How to Get an Accurate Quote

  1. Write a brief: List every page and feature you need. Even a rough list cuts quote variance by 50%.
  2. Share examples: Collect 3–5 websites you like. Designers and developers use these to calibrate your taste and complexity expectations.
  3. Clarify content ownership: Tell vendors whether you're providing copy and images, or whether they need to source them.
  4. Ask about maintenance: The best vendors include a support plan or at least explain your options clearly.
  5. Get at least two quotes: Not to race to the bottom, but to understand the market and ask why quotes differ.

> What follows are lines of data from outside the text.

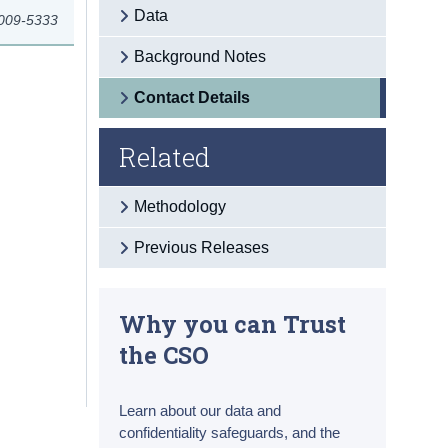
Data
2009-5333
Background Notes
Contact Details
Related
Methodology
Previous Releases
Why you can Trust
the CSO
Learn about our data and
confidentiality safeguards, and the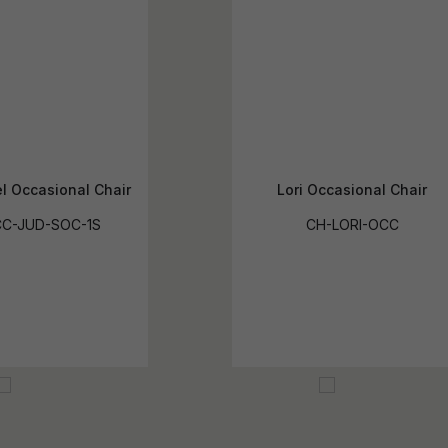
l Occasional Chair
Lori Occasional Chair
C-JUD-SOC-1S
CH-LORI-OCC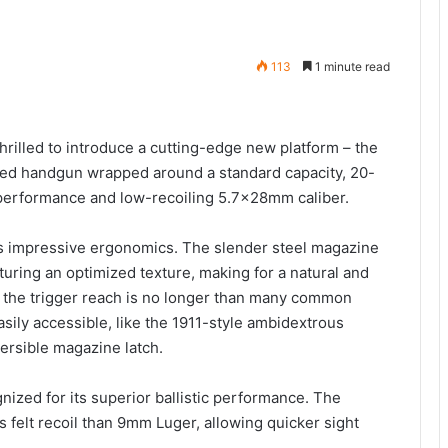
113
1 minute read
rilled to introduce a cutting-edge new platform – the
ured handgun wrapped around a standard capacity, 20-
performance and low-recoiling 5.7x28mm caliber.
its impressive ergonomics. The slender steel magazine
turing an optimized texture, making for a natural and
, the trigger reach is no longer than many common
sily accessible, like the 1911-style ambidextrous
versible magazine latch.
ized for its superior ballistic performance. The
ss felt recoil than 9mm Luger, allowing quicker sight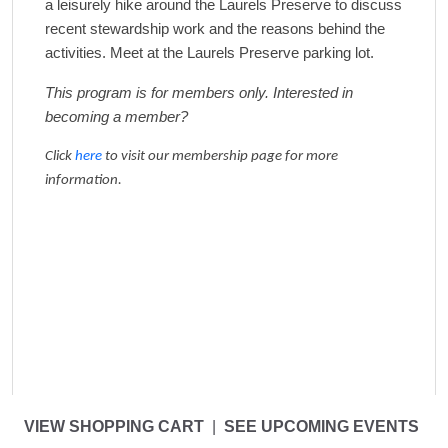
a leisurely hike around the Laurels Preserve to discuss
recent
stewardship work and the reasons behind the
activities.
Meet at the Laurels Preserve parking lot.
This program is for members only. Interested in
becoming a member?
Click
here
to visit our membership page for more
information.
VIEW SHOPPING CART
|
SEE UPCOMING EVENTS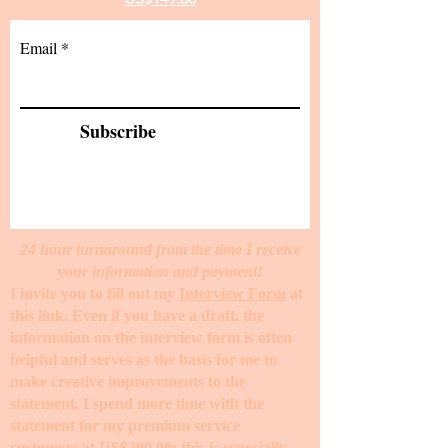
Email
Subscribe
24 hour turnaround from the time I receive
your information and payment!
I invite you to fill out my
Interview Form
at
this link. Even if you have a draft, the
information on the interview form is often
helpful and serves as the basis for me to
make creative improvements to the
statement. I spend more time with the
statement for my premium service
customers at
US$299.00
; this is especially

Frequently Asked Questions

01How much does a basic website cost in Canada?
$1,500–$5,000 for a marketing or brochure site. Includes homepage, about, services, and contact form on a CMS like WordPress or Next.js.
02How much does a custom web app cost in Canada?
$10,000–$50,000+ depending on features. A SaaS MVP is typically $12,000–$25,000; enterprise platforms cost more.
03How much does an e-commerce website cost in Canada?
$3,000–$20,000. A basic Shopify setup starts around $3,000; a fully custom store with checkout and integrations is $10,000–$20,000.
04How long does a website project take in Canada?
Landing pages: 1–2 weeks. Business sites: 3–5 weeks. E-commerce: 4–8 weeks. Custom web apps: 8–20 weeks.
05What hidden costs should I expect for a website in Canada?
Domain and hosting ($150–$500/year), SSL, content writing, ongoing maintenance ($100–$500/month), and potential transaction fees for e-commerce.